Si l'on s'attache à la doctrine ou aux idées des "terroristes", le mot peut servir à disqualifier, critiquer, nier la justesse d'une cause, sa légitimité même. D'une certaine façon, le terrorisme est la violence de l'autre. Pour échapper à cette impasse, la définition du terrorisme à partir de ses techniques est un moyen certes moins habituel mais assez efficace. Les techniques du terrorisme sont en effet identifiables, en particulier dans leur opposition aux conventions du droit : le terrorisme est en ce sens le recours à des pratiques comme l'attentat à la bombe, le détournement d'avion, l'assassinat ou la prise d'otage.
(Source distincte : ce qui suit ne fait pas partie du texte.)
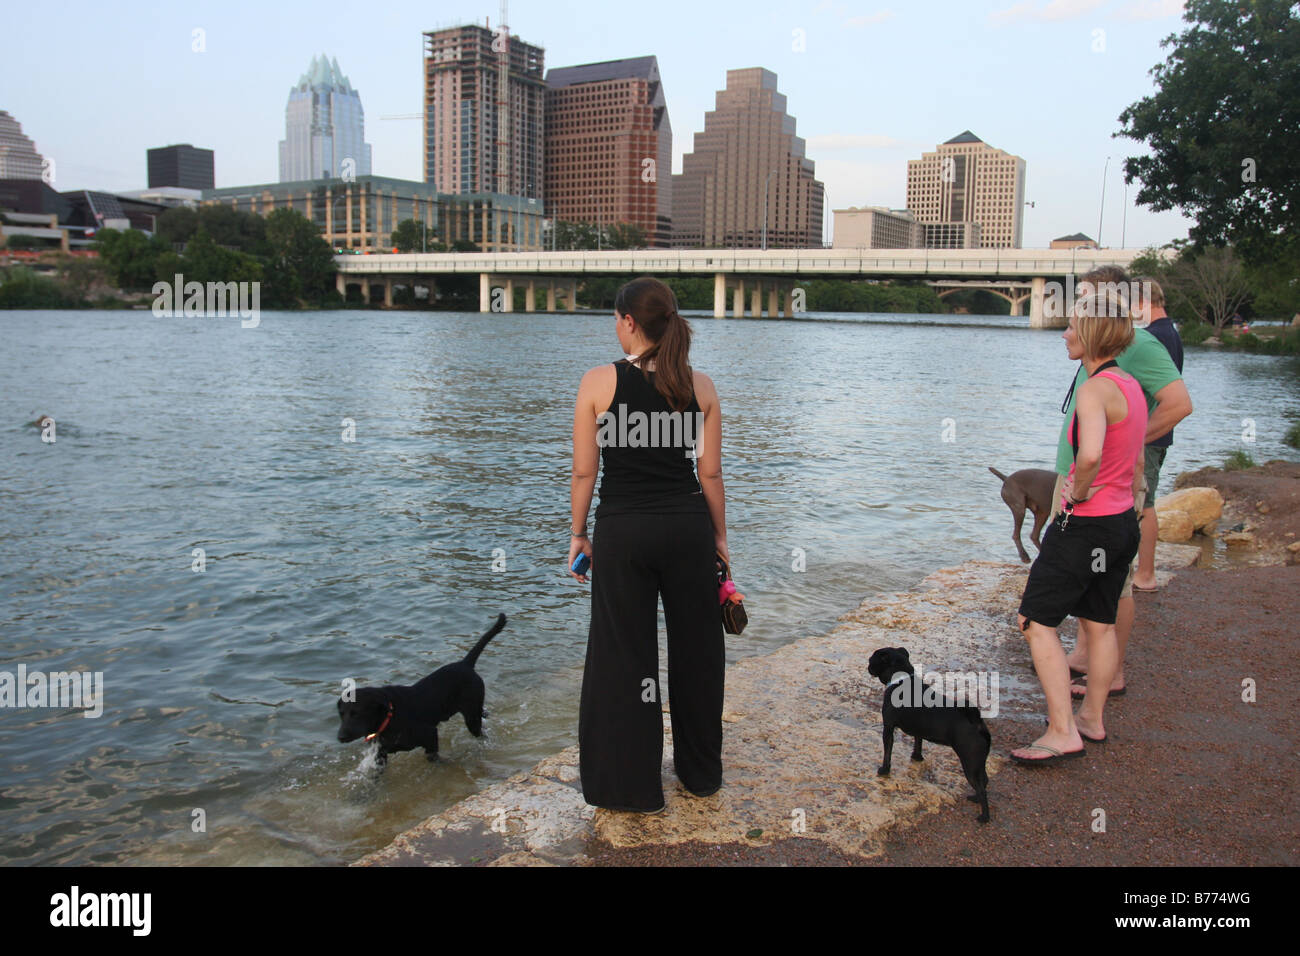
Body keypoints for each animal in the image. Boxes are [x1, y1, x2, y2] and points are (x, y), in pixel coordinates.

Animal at [338, 613, 504, 770]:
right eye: (341, 714)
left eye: (356, 713)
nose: (340, 736)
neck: (389, 718)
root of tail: (465, 664)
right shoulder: (380, 755)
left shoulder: (430, 734)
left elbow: (433, 757)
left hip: (471, 718)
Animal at [868, 647, 987, 827]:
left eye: (871, 660)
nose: (867, 666)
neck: (902, 679)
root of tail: (977, 721)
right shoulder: (919, 730)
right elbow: (918, 743)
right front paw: (917, 757)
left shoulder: (888, 727)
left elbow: (887, 752)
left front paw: (884, 770)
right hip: (979, 763)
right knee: (985, 782)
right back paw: (975, 798)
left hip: (970, 763)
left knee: (982, 789)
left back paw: (984, 816)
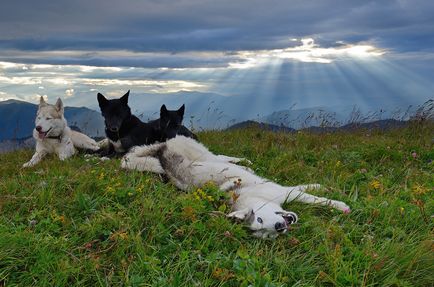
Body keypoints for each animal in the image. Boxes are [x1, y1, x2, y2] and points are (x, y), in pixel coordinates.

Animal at [121, 137, 350, 238]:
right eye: (266, 234)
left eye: (259, 219)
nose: (279, 227)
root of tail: (162, 149)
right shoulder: (285, 192)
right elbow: (308, 193)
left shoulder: (283, 190)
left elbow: (315, 195)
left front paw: (337, 201)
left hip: (205, 154)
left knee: (222, 156)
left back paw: (245, 162)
Le terme en lui-même est un qualificatif à connotation négative. Un terroriste se définit rarement comme tel. Il se perçoit plutôt comme un combattant ou comme un révolutionnaire par exemple, obligé de recourir au terrorisme dans une logique du faible au fort, au service d'une cause. Des chercheurs ont recueilli 109 définitions du terme auprès d'universitaires et de fonctionnaires et les ont analysées pour trouver leurs principales composantes. Ils ont trouvé que la violence figurait dans 83,5% des définitions, les objectifs politiques dans 65% et que 51% d'entre elles avaient pour élément central la peur et la terreur. 21% des définitions seulement mentionnaient l'arbitraire et les cibles prises au hasard, et seulement 17,5% incluaient la victimisation des civils, des non-combattants, des personnes neutres et des éléments extérieurs.
Noam Chomsky se réfère à cet effet à une définition relevant du sens commun. Celle-ci précise que le terrorisme est "l'usage délibéré de la violence ou de la menace de la violence pour atteindre des objectifs qui sont de nature politique, religieuse ou idéologique [...] par le recours à l'intimidation ou à la coercition ou en inspirant la peur".
En bref, il n'existe pas de terrorisme "en soi", sorte de donnée a-historique et décontextualisé qu'il suffirait d'essentialiser et de substantifier comme le font régulièrement les médias et les politiques.
L'action terroriste reste avant tout une construction sociale qui ne peut être étudiée sans être rapportée aux logiques de l'ensemble des acteurs impliqués et exige un examen minutieux de leurs interactions complexes. Les terrorismes se caractérisent par des critères communs qui impliquent les mêmes modalités d'intervention: 1) le recours ou la menace du recours à la violence, 2) l'instauration d'un climat d'incertitude avec effets de surprise, 3) le choix de cibles symboliques et l'intention de semer la peur dans une population cible, 4) la recherche d'une médiatisation, 5) la poursuite d'un objectif précis. Le terrorisme tire aussi sa force de l'entraide de nombreux réseaux transnationaux qui se livrent bien souvent à un échange de services.
A elle seule, l'action terroriste constitue à présent un message et un défi aux États. Alors même qu'elle n'est parfois pas revendiquée, elle s'accompagne toujours d'une "signature" qui prend la forme d'une scénographie ritualisée. Tout devient signifiant pour composer la syntaxe terroriste: le choix de la date, du lieu, de la cible, du type d'arme et d'éventuelles redondances.
Par leurs actions violentes et spectaculaires, les terroristes montrent également qu'ils détiennent le pouvoir de convertir de simples actes individuels, micropolitiques, en résultats macropolitiques (attentats du 11 septembre 2001 aux États-Unis d'Amériques, du 16 mai 2003 à Casablanca, du 11 mars à Madrid, etc.).